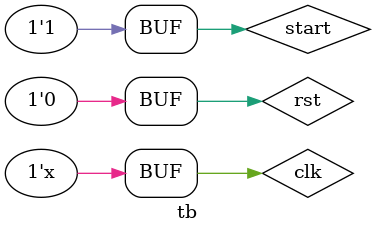
<source format=sv>
`timescale 10ns/10ps

module tb();

logic clk, rst, start;
logic [6:0] HEX0;
logic [6:0] HEX1;
logic [6:0] HEX2;
logic [6:0] HEX3;
logic [9:0] milesimos;
logic [4:0] horas;

questao5 q5instance(
	.clk(clk),
	.rst(rst),
	.start(start),
	.HEX0(HEX0),
	.HEX1(HEX1),
	.HEX2(HEX2),
	.HEX3(HEX3),
	.milesimos(milesimos),
	.horas(horas)
);

initial
begin
	clk = 0;
	rst = 0;
	start = 0;
	
	#20ns rst = 1;
	#10ns rst = 0;
	#10ns start = 1;
	#3000ns rst = 1;
	#10ns rst = 0;
	#2000ns start = 0;
	#2000ns start = 1;
end

always
	#10ns clk = ~clk;

endmodule
</source>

• • • •

EXERCISE BRIEF: Retype the listing verbatim, minus every image.

EXPECTED ANSWER:
<source format=sv>
`timescale 10ns/10ps

module tb();

logic clk, rst, start;
logic [6:0] HEX0;
logic [6:0] HEX1;
logic [6:0] HEX2;
logic [6:0] HEX3;
logic [9:0] milesimos;
logic [4:0] horas;

questao5 q5instance(
	.clk(clk),
	.rst(rst),
	.start(start),
	.HEX0(HEX0),
	.HEX1(HEX1),
	.HEX2(HEX2),
	.HEX3(HEX3),
	.milesimos(milesimos),
	.horas(horas)
);

initial
begin
	clk = 0;
	rst = 0;
	start = 0;
	
	#20ns rst = 1;
	#10ns rst = 0;
	#10ns start = 1;
	#3000ns rst = 1;
	#10ns rst = 0;
	#2000ns start = 0;
	#2000ns start = 1;
end

always
	#10ns clk = ~clk;

endmodule
</source>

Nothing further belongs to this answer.